I’m straddling a fence. Not on an issue or hot topic – but a fence that dictates a frame of mind.
It’s my outlook fence.
It’s high, hard to climb, kind of splintery, and all this straddling is starting to hurt my groin.
I’ve been sitting here… leaning toward one side… then the other… for a good year now.
I straddle the line between being happy for blog friends who get good paying gigs, and being insanely jealous.
I stare enviously at young teenage girls who are all shiny, instead of being glad I don’t have to deal with the daily heartbreak and drama of that age.
I think briefly how lucky that person with the handicap placard is in the parking lot, and then remember to be glad that I’ve never had reason to get one.

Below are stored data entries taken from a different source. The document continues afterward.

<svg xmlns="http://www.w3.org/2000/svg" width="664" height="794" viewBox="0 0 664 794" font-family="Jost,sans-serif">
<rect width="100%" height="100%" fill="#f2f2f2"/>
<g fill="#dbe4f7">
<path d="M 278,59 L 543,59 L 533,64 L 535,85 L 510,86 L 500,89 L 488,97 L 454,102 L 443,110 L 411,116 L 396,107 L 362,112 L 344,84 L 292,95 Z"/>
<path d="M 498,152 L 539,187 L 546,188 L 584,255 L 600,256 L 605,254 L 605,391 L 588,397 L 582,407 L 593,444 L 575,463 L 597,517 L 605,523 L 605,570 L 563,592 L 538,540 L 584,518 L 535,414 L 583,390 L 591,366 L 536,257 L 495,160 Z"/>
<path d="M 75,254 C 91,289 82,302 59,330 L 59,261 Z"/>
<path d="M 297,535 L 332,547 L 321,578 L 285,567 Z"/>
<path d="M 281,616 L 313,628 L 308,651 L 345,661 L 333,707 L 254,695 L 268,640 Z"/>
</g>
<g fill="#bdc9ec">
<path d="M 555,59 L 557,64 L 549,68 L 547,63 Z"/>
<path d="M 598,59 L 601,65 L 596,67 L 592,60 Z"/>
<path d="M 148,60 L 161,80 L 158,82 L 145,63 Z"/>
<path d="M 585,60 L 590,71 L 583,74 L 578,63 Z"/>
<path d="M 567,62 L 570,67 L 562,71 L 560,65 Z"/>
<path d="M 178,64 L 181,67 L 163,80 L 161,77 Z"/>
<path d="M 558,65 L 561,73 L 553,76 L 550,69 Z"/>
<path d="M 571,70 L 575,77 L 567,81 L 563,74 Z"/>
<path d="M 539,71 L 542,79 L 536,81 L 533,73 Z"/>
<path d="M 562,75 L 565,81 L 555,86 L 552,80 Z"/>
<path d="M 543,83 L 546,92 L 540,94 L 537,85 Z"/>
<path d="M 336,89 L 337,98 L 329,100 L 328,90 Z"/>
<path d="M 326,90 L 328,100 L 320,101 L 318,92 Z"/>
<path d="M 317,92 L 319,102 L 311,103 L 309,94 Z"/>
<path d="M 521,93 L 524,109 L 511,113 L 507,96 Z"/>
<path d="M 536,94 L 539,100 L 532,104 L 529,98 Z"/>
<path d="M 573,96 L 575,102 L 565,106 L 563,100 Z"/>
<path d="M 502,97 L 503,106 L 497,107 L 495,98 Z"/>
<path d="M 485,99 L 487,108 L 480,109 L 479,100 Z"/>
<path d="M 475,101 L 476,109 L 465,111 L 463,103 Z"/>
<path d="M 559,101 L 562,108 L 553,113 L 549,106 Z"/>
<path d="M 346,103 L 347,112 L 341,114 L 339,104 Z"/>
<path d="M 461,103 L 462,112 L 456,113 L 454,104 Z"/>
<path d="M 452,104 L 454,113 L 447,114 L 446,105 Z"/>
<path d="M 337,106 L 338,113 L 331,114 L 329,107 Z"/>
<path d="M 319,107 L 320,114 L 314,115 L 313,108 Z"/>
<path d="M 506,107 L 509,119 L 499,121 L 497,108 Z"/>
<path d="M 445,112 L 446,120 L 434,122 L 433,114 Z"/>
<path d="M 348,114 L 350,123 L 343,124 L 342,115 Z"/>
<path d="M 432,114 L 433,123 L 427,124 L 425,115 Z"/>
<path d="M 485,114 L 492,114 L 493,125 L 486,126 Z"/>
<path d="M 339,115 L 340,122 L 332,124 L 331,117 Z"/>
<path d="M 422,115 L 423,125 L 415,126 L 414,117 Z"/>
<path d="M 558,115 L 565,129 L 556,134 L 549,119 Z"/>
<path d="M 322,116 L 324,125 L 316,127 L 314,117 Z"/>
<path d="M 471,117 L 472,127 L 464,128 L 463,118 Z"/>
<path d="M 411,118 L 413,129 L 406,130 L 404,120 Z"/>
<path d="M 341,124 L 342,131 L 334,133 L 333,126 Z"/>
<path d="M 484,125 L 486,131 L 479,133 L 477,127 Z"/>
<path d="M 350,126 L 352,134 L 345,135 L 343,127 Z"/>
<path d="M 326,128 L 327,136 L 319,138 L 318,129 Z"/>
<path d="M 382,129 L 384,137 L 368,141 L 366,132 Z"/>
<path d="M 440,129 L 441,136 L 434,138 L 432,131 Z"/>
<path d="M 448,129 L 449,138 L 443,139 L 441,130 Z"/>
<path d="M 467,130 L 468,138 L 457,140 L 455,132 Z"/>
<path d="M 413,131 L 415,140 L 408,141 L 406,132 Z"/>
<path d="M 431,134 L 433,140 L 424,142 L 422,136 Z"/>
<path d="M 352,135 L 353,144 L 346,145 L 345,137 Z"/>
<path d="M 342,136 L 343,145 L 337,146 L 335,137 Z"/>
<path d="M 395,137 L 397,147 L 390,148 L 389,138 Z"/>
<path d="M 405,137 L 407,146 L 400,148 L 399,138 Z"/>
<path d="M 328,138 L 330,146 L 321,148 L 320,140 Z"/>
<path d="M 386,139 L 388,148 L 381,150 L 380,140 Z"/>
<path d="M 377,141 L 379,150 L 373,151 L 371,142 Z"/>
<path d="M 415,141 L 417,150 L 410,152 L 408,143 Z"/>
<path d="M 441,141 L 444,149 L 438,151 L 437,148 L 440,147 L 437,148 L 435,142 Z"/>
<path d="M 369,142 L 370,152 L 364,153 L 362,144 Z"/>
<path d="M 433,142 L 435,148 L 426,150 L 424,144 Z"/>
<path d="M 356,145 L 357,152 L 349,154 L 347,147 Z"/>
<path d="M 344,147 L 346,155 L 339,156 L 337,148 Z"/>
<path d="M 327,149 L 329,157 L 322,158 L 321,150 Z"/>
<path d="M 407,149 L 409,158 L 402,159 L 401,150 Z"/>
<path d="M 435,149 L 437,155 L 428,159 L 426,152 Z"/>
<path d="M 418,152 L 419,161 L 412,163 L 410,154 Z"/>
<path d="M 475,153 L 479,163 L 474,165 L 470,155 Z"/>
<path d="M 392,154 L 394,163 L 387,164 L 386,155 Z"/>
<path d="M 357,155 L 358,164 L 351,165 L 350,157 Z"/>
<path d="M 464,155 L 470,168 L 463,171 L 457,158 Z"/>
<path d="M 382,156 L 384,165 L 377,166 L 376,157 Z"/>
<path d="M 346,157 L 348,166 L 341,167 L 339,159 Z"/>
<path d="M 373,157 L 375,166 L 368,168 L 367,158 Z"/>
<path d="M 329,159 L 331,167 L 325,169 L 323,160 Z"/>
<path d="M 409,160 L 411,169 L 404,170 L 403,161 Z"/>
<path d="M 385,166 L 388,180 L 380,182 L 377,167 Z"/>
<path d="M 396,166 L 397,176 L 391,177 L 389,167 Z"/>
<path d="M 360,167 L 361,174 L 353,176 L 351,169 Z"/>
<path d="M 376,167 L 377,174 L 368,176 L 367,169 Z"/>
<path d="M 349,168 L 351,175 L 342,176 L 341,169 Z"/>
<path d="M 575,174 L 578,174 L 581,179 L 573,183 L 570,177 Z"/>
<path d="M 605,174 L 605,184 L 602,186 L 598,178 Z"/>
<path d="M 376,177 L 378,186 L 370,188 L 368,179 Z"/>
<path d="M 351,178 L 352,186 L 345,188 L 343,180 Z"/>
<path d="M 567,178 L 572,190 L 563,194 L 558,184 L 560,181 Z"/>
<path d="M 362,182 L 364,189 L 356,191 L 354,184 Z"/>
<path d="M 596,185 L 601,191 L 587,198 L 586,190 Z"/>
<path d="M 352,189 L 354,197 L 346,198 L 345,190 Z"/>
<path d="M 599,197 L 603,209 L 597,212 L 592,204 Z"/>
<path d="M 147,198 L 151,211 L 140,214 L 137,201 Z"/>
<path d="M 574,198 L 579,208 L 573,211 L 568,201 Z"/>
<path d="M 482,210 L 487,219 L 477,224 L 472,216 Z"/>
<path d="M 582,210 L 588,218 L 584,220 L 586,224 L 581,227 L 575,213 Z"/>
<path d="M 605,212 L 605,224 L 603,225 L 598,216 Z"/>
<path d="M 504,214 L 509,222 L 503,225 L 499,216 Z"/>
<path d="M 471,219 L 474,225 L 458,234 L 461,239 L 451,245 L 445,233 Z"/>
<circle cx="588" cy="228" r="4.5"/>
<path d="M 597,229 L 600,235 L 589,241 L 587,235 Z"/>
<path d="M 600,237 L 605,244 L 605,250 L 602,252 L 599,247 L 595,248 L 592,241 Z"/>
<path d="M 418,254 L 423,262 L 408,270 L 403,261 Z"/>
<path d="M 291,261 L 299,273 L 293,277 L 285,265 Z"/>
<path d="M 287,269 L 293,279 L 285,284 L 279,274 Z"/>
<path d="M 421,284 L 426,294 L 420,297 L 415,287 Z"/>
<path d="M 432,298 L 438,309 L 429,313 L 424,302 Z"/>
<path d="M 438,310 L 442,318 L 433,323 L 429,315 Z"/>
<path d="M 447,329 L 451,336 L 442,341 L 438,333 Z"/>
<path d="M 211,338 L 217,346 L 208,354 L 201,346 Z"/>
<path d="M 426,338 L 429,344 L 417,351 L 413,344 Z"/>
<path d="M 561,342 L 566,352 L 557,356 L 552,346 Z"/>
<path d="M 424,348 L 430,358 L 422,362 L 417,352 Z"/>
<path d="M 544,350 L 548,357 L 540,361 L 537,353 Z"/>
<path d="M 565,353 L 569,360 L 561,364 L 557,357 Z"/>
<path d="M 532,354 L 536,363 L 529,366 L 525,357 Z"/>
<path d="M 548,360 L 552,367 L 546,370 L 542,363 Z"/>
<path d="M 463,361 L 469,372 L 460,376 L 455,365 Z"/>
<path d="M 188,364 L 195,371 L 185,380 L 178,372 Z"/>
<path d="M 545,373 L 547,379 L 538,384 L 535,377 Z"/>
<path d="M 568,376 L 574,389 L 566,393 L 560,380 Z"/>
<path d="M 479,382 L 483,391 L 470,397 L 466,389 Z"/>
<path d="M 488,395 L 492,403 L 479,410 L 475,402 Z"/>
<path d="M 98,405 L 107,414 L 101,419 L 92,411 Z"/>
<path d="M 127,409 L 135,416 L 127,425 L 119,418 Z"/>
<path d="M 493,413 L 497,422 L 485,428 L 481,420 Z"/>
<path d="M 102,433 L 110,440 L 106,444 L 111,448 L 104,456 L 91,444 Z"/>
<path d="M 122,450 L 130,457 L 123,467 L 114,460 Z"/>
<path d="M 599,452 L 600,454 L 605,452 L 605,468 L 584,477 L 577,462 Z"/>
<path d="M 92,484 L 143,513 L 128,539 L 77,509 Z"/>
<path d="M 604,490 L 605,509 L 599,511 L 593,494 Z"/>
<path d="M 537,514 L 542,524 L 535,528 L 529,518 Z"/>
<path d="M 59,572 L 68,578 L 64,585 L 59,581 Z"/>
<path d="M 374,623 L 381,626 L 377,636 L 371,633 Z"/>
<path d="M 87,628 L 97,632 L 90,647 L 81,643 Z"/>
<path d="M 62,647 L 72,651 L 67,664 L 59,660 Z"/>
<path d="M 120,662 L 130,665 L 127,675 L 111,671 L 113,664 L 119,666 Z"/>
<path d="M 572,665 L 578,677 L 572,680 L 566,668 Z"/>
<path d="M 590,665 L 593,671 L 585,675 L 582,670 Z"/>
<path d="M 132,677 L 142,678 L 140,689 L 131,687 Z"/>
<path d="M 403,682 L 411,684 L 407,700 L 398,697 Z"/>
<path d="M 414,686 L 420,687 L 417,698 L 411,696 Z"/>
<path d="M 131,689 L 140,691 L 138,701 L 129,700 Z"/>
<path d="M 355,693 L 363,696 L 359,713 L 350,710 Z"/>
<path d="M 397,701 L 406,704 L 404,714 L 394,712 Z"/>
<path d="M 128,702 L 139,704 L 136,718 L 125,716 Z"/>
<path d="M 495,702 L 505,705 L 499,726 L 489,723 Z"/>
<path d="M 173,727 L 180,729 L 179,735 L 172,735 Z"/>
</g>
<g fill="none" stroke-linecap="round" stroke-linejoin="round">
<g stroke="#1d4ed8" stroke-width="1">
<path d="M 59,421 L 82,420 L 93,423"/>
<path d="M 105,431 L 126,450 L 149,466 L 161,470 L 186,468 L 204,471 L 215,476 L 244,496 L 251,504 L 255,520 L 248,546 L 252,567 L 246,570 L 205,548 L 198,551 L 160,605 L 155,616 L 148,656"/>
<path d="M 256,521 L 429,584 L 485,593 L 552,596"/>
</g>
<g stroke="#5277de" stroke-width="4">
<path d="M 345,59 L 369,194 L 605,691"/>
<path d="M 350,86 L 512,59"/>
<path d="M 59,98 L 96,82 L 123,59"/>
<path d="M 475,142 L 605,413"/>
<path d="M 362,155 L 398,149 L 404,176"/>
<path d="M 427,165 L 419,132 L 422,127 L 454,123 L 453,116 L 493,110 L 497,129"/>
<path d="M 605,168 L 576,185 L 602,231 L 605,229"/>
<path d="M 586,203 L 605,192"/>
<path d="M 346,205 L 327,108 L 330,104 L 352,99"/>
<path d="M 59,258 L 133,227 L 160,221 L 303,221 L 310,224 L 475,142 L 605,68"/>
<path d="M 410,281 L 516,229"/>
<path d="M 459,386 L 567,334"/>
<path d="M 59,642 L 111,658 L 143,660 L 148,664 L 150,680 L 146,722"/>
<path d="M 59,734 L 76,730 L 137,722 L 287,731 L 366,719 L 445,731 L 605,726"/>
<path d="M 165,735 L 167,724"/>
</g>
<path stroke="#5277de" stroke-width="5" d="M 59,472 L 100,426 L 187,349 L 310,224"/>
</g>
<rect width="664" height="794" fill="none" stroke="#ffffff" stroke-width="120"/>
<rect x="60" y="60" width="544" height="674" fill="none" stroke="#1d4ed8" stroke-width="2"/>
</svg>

I lust after the lives of actors that I’ve worked with years ago who are now famous and successful. I often forget that they’ve worked hard, been through a lot, and really deserve it. I chose to put my career on hold to concentrate on having a family. I should be happy that I am successfully raising, and adding to that family.
I curse having a hard pregnancy, but then remember to be grateful that I’m fertile, and we make big, fat, healthy babies.
I’m angry at my husband for not being around when I need him. Then I remember he’s off trying to do better, be better, and provide for us.
I hate how expensive everything is where we live. But I love living in Los Angeles.
I want to be short. I want to be a little, petite woman, who gets to wear gorgeous high heels and not look like a giant. Then I’m happy I’ve never had to hem a pair of pants.
I hate cooking, but it’s my job to keep my family healthy. Then I try a new recipe… and I still hate cooking.
I know the things I should be grateful for. I see them from where I sit… here on my fence. But I also see the other side, and sometimes I look at that side first.
I’ve always been good at seeing both sides of an argument, and getting a clear view of the good and bad of a situation.
But I don’t like my outlook fence.
It’s a battle with myself.
I’m tired of teetering between a good and bad mind set.
So, if one of you could just come along and knock me over to one side, I’d appreciate it.
Preferably someone with a good right hook…
Because I know what side I’d like to be on…
I’m just having a hard time getting there.